I think my cousin views some of the things that have gone on between my mother and I differently now. I didn’t see the wall there that I had seen clearly the other day. I didn’t get the same feeling from her, she was open, hurting, and seemed to regret something she left unspoken which was fine.
She seems most angered by her father accusing her of not being loyal. As she pointed out, he has never shown loyalty to her or her brother, the children from his first marriage. He regularly beat their mother, drove her into a mental institution at one point, and took them away from her for years. He married another woman, much younger, who had a great deal of animosity toward his children, he didn’t care, he knew and he didn’t care. She was cold and borderline vicious to my cousins, had two children of her own and proceeded to allow them to run rampant and have their way with whatever they chose (including allowing them to destroy their older, half-siblings’ belongings) and at the top of the vicious pyramid was my self-righteous, sanctimonious, piece of shit, abusive uncle who paraded the two younger children around as if they were prize sired race horses.
I cannot begin to fully express the level disgust and rage I have for this man.
I told my cousin that the letter from him did her a huge favor.
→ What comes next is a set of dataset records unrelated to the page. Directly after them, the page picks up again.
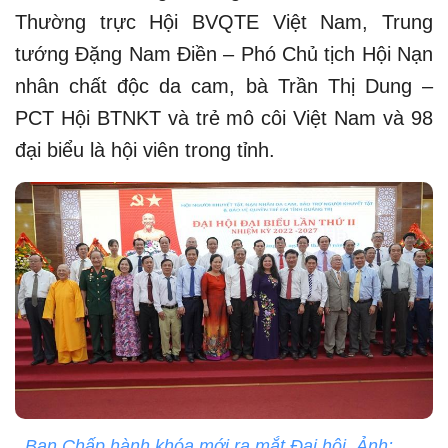
Thường trực Hội BVQTE Việt Nam, Trung
tướng Đặng Nam Điền – Phó Chủ tịch Hội Nạn
nhân chất độc da cam, bà Trần Thị Dung –
PCT Hội BTNKT và trẻ mô côi Việt Nam và 98
đại biểu là hội viên trong tỉnh.
Ban Chấp hành khóa mới ra mắt Đại hội. Ảnh: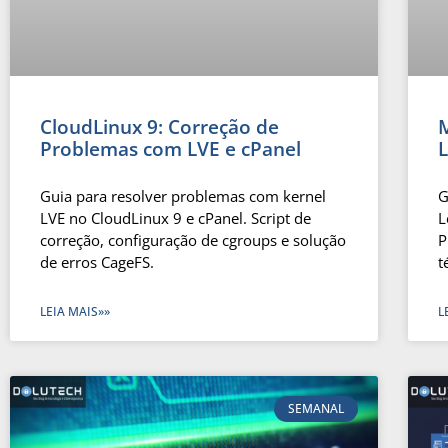
CloudLinux 9: Correção de
Problemas com LVE e cPanel
Guia para resolver problemas com kernel
G
LVE no CloudLinux 9 e cPanel. Script de
L
correção, configuração de cgroups e solução
P
de erros CageFS.
t
LEIA MAIS»»
L
SEMANAL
She would not have been able to live with herself for cutting ties to him. Now she can walk away with a free conscience. She’s not now, nor has she ever been strong enough to do what I have done with my mother; not answering phone calls or responding to emails. She’s angry, hurt, and frustrated. She wants to understand why her father would do this to her. I’m different, I don’t care WHY, I just believe, firmly, that he should PAY in the most painful way possible for as long as possible. Retribution, swift, severe, and without mercy.
Now more than ever I feel that way because I didn’t see the wall. I saw a very hurt, abandoned child in my cousin’s eyes. Bewildered, helpless, undefended, uncared for, unprotected. It enrages me. It makes me want to find my uncle, take him off somewhere where no one can hear him, and hook him up to a car battery until he begs for forgiveness. That’s the dark side of me, the one who wants desperately to avenge the wrongs and provide the retribution that his victims, his children so badly deserve.
And my mother?
She’s damaged goods. She’s so damaged that she has to pretend to do the right thing, pretend to say the right thing, pretend to feel the right thing. Then she ruins it all with lies and fear. She has never made peace with her past, her parents, her life. She probably never will.
I’m gaining sympathy for her. My goal is forgiveness. To forgive, not forget. Things will never be the same between us and I have no hope for something better. There is a poison that runs through that family and I believe now that in order to have any sense of harmony or peace that I have to distance myself and my children from it.
I hurt for the damage done, the acts of unspeakable cruelty that I can’t make right, the helpless children that were left unprotected and later blamed for something beyond their control. I’m disgusted by family secrets that I did not ask to be part of. And, I’ve come to realize that I’m just me, a woman who has to deal with this, put it in its’ own emotional compartment, and get on with my life.
It’s just going to take more than a few showers to get rid of this horrible dirty feeling that I have right now.